Das Wahlergebnis der SPD und speziell das des Oberbürgermeisters Jann Jakobs haben Hans-Jürgen Scharfenberg gestern dennoch zur Rücktrittsforderung gegen Jakobs verleitet. Jakobs habe seinen „Marktwert feststellen lassen und verloren“. Seit 2002 ist Jakobs im Amt, nun sei, „er angetreten, um eine Bestätigung für seine Politik zu bekommen“, sagte Scharfenberg: „Das ist gescheitert.“ Die „logische Konsequenz“ sei, „dass ich ihn zum Rücktritt auffordere“. Er macht den Misserfolg von Jakobs am direkten Duell der beiden fest – es endete 6624 zu 10 225 Stimmen für den Linke-Chef. Schon bei der Oberbürgermeisterwahl hatte Jakobs in der Stichwahl den Wahlkreis gegen Scharfenberg verloren, der Abstand am Sonntag war noch deutlicher.
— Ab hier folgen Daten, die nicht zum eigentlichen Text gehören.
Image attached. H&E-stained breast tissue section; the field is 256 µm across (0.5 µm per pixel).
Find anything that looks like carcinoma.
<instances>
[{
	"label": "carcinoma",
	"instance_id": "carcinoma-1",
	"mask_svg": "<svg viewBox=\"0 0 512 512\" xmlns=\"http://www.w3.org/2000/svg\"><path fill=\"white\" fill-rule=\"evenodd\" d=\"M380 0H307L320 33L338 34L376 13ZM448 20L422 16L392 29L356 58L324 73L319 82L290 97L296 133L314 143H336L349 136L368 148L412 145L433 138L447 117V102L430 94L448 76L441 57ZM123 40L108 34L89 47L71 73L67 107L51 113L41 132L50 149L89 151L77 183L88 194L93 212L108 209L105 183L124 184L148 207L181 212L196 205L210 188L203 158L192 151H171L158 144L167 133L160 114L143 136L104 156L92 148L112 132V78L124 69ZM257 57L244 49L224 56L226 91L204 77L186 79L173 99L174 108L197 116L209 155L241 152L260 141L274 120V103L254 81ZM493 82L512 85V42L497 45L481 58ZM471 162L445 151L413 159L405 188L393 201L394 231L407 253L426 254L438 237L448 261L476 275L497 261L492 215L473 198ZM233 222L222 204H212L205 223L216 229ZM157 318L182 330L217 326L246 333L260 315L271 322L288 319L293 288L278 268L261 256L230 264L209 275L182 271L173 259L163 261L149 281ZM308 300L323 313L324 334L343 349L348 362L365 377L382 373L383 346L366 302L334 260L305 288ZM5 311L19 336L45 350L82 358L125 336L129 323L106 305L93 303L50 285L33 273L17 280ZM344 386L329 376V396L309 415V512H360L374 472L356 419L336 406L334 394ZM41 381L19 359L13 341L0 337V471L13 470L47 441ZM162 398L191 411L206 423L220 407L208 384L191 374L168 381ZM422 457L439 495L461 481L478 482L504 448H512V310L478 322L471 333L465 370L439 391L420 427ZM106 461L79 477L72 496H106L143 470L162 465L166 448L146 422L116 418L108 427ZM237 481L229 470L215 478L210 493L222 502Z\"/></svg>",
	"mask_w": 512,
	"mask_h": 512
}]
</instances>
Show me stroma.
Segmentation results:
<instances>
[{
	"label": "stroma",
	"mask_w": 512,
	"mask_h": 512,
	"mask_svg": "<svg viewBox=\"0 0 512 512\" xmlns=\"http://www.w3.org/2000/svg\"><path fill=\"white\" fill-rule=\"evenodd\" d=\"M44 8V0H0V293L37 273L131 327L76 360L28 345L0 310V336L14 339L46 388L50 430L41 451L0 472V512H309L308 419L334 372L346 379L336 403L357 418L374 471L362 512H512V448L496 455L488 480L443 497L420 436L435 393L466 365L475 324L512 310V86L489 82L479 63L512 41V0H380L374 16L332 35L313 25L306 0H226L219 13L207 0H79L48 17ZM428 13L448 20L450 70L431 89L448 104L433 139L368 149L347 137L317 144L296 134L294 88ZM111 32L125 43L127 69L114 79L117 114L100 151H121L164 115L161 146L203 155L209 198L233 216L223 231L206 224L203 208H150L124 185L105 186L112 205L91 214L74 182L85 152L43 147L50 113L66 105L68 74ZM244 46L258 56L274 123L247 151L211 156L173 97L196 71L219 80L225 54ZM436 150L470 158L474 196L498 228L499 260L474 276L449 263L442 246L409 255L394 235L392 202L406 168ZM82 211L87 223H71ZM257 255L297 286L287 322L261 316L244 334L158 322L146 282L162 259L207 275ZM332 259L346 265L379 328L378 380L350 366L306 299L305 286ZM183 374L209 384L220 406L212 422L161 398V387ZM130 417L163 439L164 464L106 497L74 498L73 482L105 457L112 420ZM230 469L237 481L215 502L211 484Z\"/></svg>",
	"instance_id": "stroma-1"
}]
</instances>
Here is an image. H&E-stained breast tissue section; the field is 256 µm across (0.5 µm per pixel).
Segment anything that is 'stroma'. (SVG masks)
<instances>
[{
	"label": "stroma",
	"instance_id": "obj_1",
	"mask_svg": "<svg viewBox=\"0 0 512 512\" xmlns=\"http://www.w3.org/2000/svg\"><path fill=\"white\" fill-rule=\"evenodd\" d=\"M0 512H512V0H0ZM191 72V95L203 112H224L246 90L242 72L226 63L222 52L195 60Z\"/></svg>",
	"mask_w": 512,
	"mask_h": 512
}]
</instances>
Jakobs denkt jedoch nicht an Rücktritt. Er erklärte, die Linke habe vor allem in Wahlkreis IV an Stimmen verloren und reklamiert für sich, dass die SPD die Partei sei, die die ganze Stadt repräsentiere. „Diesem Anspruch werden wir am ehesten gerecht“, so Jakobs. Warum ausgerechnet die Linken in Potsdam erneut die Mehrheit geholt haben, obwohl die Wahlbeteiligung besser war als vor fünf Jahren und die Stadt als bürgerlich gilt, weiß Jakobs nicht. Dabei hat in den letzten Jahren ein regelrechter Bevölkerungsaustausch stattgefunden. Herbert Schlomm (Linke) nennt es das „Kleinmachnow-Syndrom“ – die Wählerschaft werde ausgetauscht. Allein seit der letzten Kommunalwahl 2003 sind 45 000 Menschen hierher gezogen und 39 000 haben die Stadt verlassen. Viele Zuzügler kommen aus den westlichen Ländern oder aus Berlin – vermutet worden war, dass sie eher die bürgerlichen Parteien wählen.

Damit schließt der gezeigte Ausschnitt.